Prompt. Every entry below should be copied exactly, minus the pictures.

:: Data records

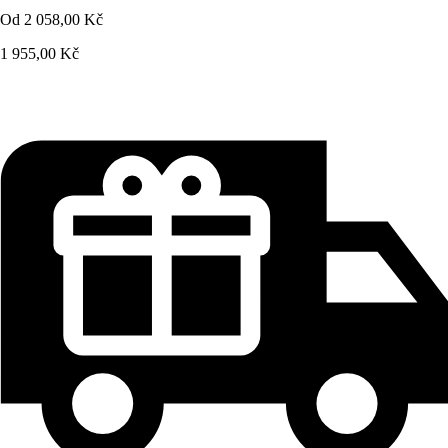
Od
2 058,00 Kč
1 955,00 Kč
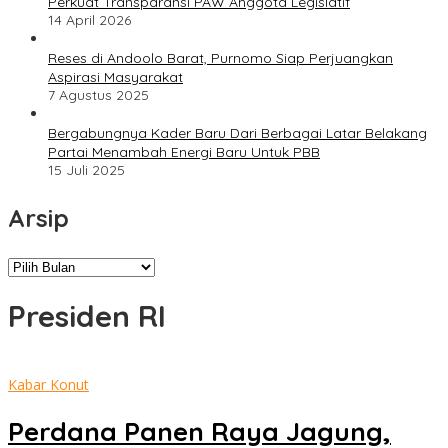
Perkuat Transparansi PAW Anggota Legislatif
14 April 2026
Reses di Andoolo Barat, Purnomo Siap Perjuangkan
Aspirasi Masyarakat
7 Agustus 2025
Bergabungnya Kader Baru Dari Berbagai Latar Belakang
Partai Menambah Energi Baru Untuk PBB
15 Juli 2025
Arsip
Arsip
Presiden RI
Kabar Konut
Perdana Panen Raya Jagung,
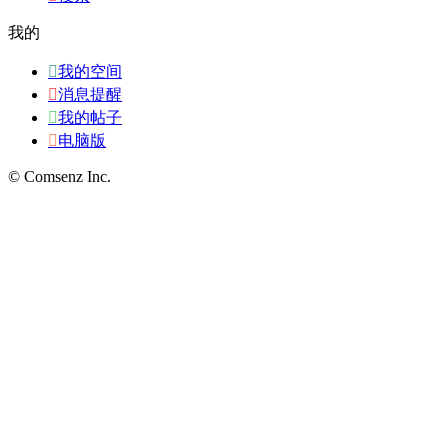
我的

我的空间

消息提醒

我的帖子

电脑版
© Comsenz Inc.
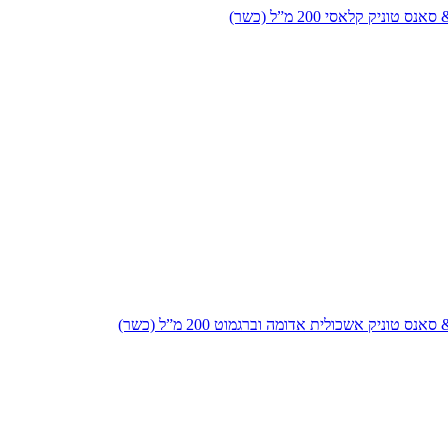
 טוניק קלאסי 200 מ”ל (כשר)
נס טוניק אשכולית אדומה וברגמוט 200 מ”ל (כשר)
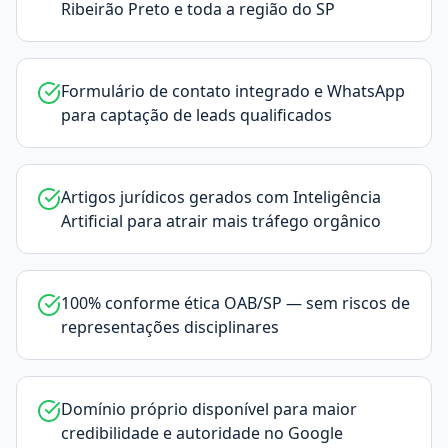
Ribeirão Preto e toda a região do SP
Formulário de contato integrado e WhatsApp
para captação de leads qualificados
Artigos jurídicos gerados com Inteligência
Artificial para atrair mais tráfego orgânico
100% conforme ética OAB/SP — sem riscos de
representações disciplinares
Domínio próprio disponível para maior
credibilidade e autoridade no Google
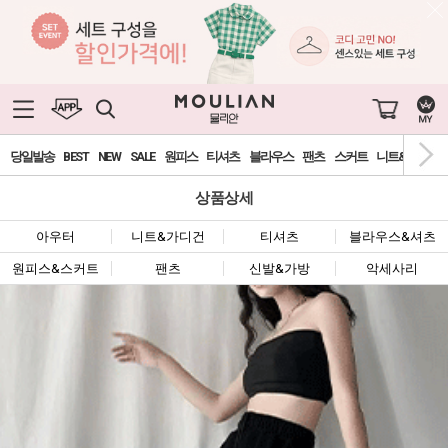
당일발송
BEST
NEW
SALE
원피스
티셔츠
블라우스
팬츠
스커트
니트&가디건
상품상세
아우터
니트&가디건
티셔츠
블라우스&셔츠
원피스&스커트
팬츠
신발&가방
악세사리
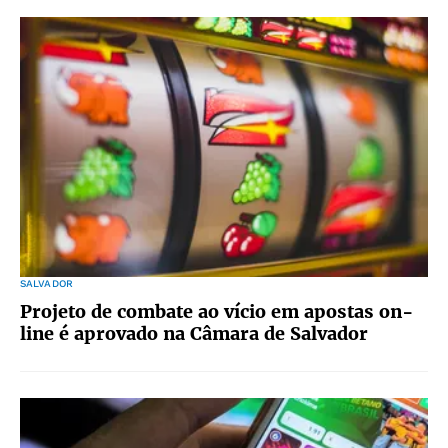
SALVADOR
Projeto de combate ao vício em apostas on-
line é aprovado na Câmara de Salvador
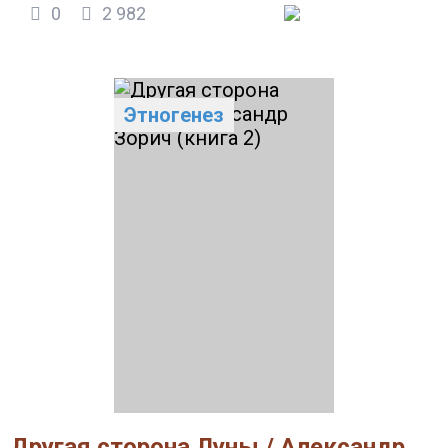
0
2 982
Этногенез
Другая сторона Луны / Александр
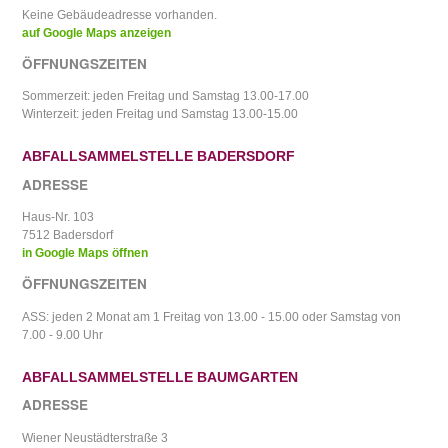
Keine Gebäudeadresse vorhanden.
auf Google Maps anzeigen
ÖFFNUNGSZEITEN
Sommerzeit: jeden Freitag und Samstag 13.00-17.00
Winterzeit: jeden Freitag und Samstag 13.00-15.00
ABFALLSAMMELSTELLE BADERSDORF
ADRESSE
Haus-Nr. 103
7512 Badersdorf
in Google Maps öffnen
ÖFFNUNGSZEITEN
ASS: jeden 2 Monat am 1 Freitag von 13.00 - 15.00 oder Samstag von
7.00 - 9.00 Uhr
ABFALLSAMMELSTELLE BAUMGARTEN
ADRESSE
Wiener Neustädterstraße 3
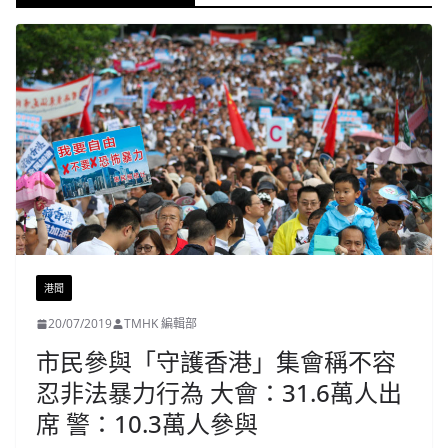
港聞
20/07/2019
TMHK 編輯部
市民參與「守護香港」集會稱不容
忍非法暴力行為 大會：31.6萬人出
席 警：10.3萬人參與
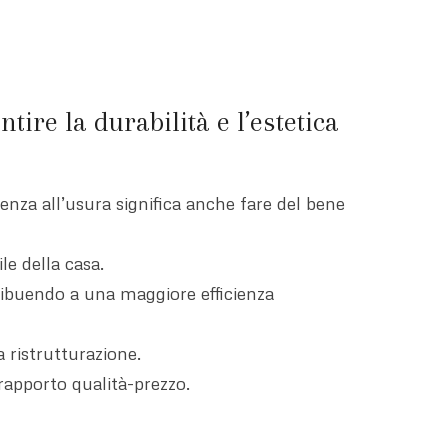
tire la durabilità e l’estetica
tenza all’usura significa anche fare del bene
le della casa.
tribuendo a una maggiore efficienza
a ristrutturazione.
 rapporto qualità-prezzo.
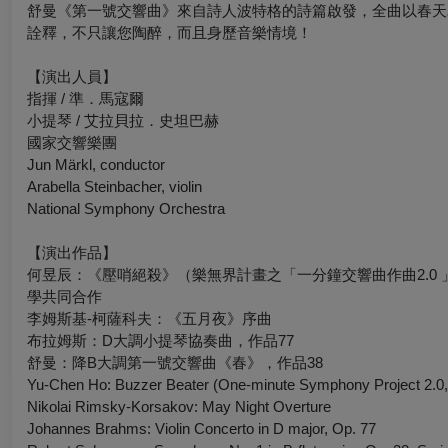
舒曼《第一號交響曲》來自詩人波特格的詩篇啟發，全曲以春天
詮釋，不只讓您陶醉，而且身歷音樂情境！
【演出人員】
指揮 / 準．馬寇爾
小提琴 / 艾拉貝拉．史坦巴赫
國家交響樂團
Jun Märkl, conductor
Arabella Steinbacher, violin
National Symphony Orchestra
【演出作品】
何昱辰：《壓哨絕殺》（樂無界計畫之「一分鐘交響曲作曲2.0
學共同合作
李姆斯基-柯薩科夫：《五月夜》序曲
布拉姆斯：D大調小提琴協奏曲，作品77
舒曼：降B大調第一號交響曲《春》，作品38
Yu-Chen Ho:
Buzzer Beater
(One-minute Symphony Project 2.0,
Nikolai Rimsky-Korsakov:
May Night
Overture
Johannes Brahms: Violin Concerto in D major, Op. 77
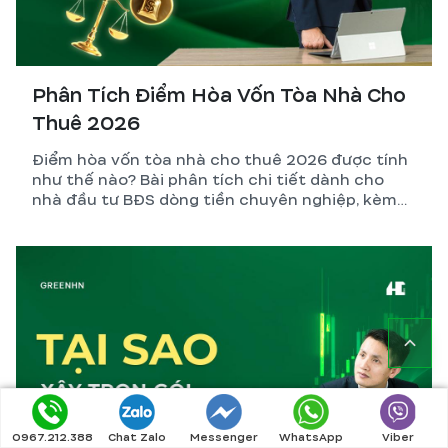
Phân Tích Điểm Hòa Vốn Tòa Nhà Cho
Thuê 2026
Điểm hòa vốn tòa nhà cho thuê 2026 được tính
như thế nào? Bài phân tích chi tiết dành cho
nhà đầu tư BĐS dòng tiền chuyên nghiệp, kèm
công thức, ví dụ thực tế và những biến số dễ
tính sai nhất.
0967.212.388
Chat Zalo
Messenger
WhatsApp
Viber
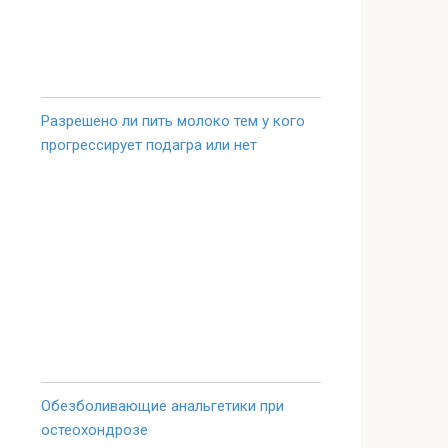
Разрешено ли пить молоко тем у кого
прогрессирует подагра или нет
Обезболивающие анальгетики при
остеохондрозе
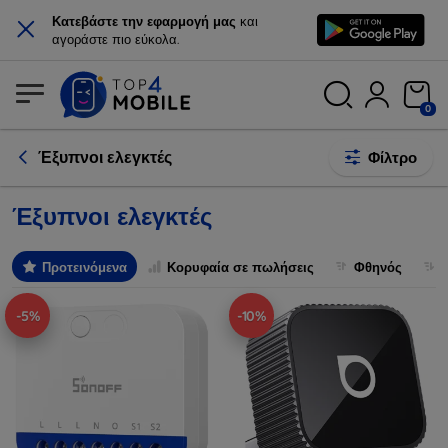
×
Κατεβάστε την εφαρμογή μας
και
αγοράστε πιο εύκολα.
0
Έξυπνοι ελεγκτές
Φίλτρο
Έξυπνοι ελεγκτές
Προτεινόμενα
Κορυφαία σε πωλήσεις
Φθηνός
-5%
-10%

::::

Task solution.
Od
2 058,00 Kč
1 955,00 Kč
Perkuat Transparansi PAW Anggota Legislatif
14 April 2026
Reses di Andoolo Barat, Purnomo Siap Perjuangkan
Aspirasi Masyarakat
7 Agustus 2025
Bergabungnya Kader Baru Dari Berbagai Latar Belakang
Partai Menambah Energi Baru Untuk PBB
15 Juli 2025
Arsip
Arsip
Presiden RI
Kabar Konut
Perdana Panen Raya Jagung,
我的

我的空间

消息提醒

我的帖子

电脑版
© Comsenz Inc.
 טוניק קלאסי 200 מ”ל (כשר)
נס טוניק אשכולית אדומה וברגמוט 200 מ”ל (כשר)
Ribeirão Preto e toda a região do SP
Formulário de contato integrado e WhatsApp
para captação de leads qualificados
Artigos jurídicos gerados com Inteligência
Artificial para atrair mais tráfego orgânico
100% conforme ética OAB/SP — sem riscos de
representações disciplinares
Domínio próprio disponível para maior
credibilidade e autoridade no Google
당일발송
BEST
NEW
SALE
원피스
티셔츠
블라우스
팬츠
스커트
니트&가디건
상품상세
아우터
니트&가디건
티셔츠
블라우스&셔츠
원피스&스커트
팬츠
신발&가방
악세사리
SALVADOR
Projeto de combate ao vício em apostas on-
line é aprovado na Câmara de Salvador
0
2 982
Этногенез
Другая сторона Луны / Александр
Keine Gebäudeadresse vorhanden.
auf Google Maps anzeigen
ÖFFNUNGSZEITEN
Sommerzeit: jeden Freitag und Samstag 13.00-17.00
Winterzeit: jeden Freitag und Samstag 13.00-15.00
ABFALLSAMMELSTELLE BADERSDORF
ADRESSE
Haus-Nr. 103
7512 Badersdorf
in Google Maps öffnen
ÖFFNUNGSZEITEN
ASS: jeden 2 Monat am 1 Freitag von 13.00 - 15.00 oder Samstag von
7.00 - 9.00 Uhr
ABFALLSAMMELSTELLE BAUMGARTEN
ADRESSE
Wiener Neustädterstraße 3
港聞
20/07/2019
TMHK 編輯部
市民參與「守護香港」集會稱不容
忍非法暴力行為 大會：31.6萬人出
席 警：10.3萬人參與
tire la durabilità e l’estetica
tenza all’usura significa anche fare del bene
le della casa.
tribuendo a una maggiore efficienza
a ristrutturazione.
 rapporto qualità-prezzo.
舒曼《第一號交響曲》來自詩人波特格的詩篇啟發，全曲以春天
詮釋，不只讓您陶醉，而且身歷音樂情境！
【演出人員】
指揮 / 準．馬寇爾
小提琴 / 艾拉貝拉．史坦巴赫
國家交響樂團
Jun Märkl, conductor
Arabella Steinbacher, violin
National Symphony Orchestra
【演出作品】
何昱辰：《壓哨絕殺》（樂無界計畫之「一分鐘交響曲作曲2.0
學共同合作
李姆斯基-柯薩科夫：《五月夜》序曲
布拉姆斯：D大調小提琴協奏曲，作品77
舒曼：降B大調第一號交響曲《春》，作品38
Yu-Chen Ho:
Buzzer Beater
(One-minute Symphony Project 2.0,
Nikolai Rimsky-Korsakov:
May Night
Overture
Johannes Brahms: Violin Concerto in D major, Op. 77
Phân Tích Điểm Hòa Vốn Tòa Nhà Cho
Thuê 2026
Điểm hòa vốn tòa nhà cho thuê 2026 được tính
như thế nào? Bài phân tích chi tiết dành cho
nhà đầu tư BĐS dòng tiền chuyên nghiệp, kèm
công thức, ví dụ thực tế và những biến số dễ
tính sai nhất.
0967.212.388
Chat Zalo
Messenger
WhatsApp
Viber
Разрешено ли пить молоко тем у кого
прогрессирует подагра или нет
Обезболивающие анальгетики при
остеохондрозе
×
Κατεβάστε την εφαρμογή μας
και
αγοράστε πιο εύκολα.
0
Έξυπνοι ελεγκτές
Φίλτρο
Έξυπνοι ελεγκτές
Προτεινόμενα
Κορυφαία σε πωλήσεις
Φθηνός
-5%
-10%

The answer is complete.